L'ensemble de ces pratiques a pour finalité de faire obéir le particulier aux consignes sociales. Pas forcément celles des Gouvernements, mais toujours celles qui vont dans l'intérêt des élites dirigeantes.
Le lavage de cerveau serait imparable, si chacun d'entre nous ne disposait de ses propres observations du réel, et ne constatait des raisons de douter d'un discours préfabriqué. L'idée des médiâtres est que la vérité toute nue est toxique pour le vulgum pecus, et que la "pédagogie" est nécessaire pour maintenir ou conduire dans le droit chemin un public imbécile. Par exemple, quand un journaliste porte un masque anti-covid pour commenter la tempête dans un vent de 180 Km/h, on perçoit le message. Mais à trop vouloir maitriser les esprits, on se les aliène. On peut entendre la consigne du confinement, mais l'idiotie insultante qui va au delà en ruine la crédibilité.
Curieusement, quand on pénètre dans le détail et les substrats implicites des vérités que l’on nous présente comme premières, les certitudes se lézardent.
On constate que les organes de presse se contentent de se reproduire les uns les autres, la plus mauvaise façon de se répliquer.
La désarroi commence alors quand on découvre l’incertitude qu’il faut affronter avec une nouvelle grille de lecture que personne ne propose.
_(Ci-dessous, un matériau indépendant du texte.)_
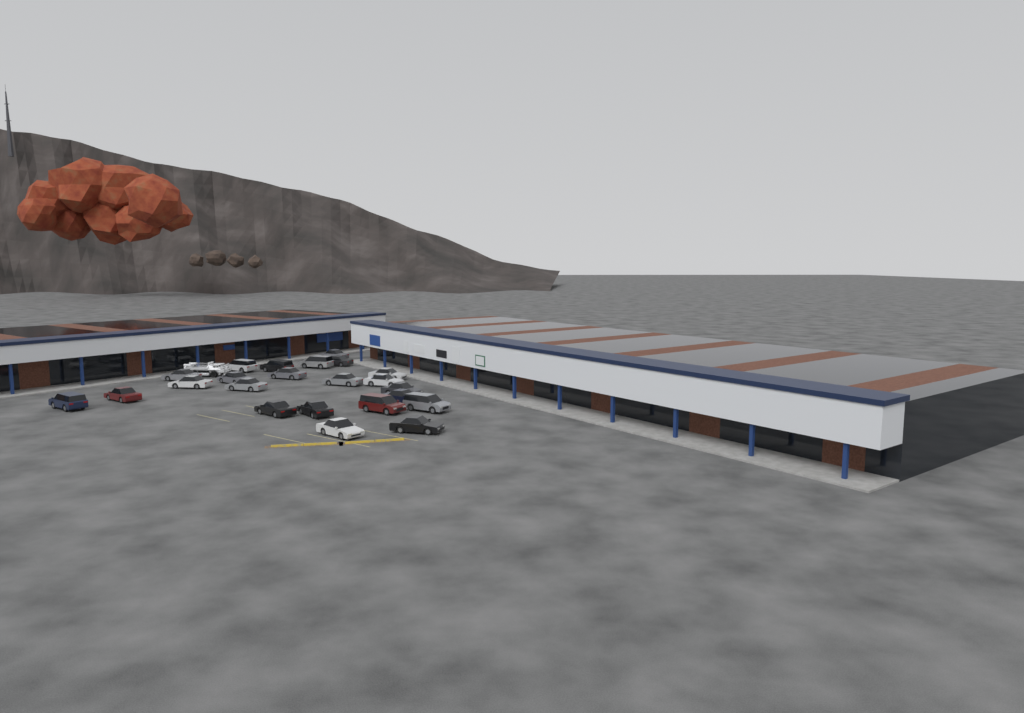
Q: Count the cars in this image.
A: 23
La tentation est alors forte de substituer le complotisme à la pensée correcte.
Ce refuge est illusoire, les complots sont moins fréquents que l’on croit, car ils demandent beaucoup d’intelligence et d’efforts, pour de piètres résultats.
Distinguer le vrai du faux, n’est pas non plus rester dans l’entre-deux, c’est d’abord s’interroger sur ses propres critères de jugement. Si l’on constate que se rallier à l’opinion du plus grand nombre, celle des gens (les gens pensent que), on se laisse guider par les statistiques, l’on est sujet au panurgisme. Si l'on se questionne sur l'intérêt personnel que l'on a dans telle ou telle "vérité", on s'approchera de la solution et du conseil socratique à celui qui recherche le savoir : "connais-toi, toi-même"!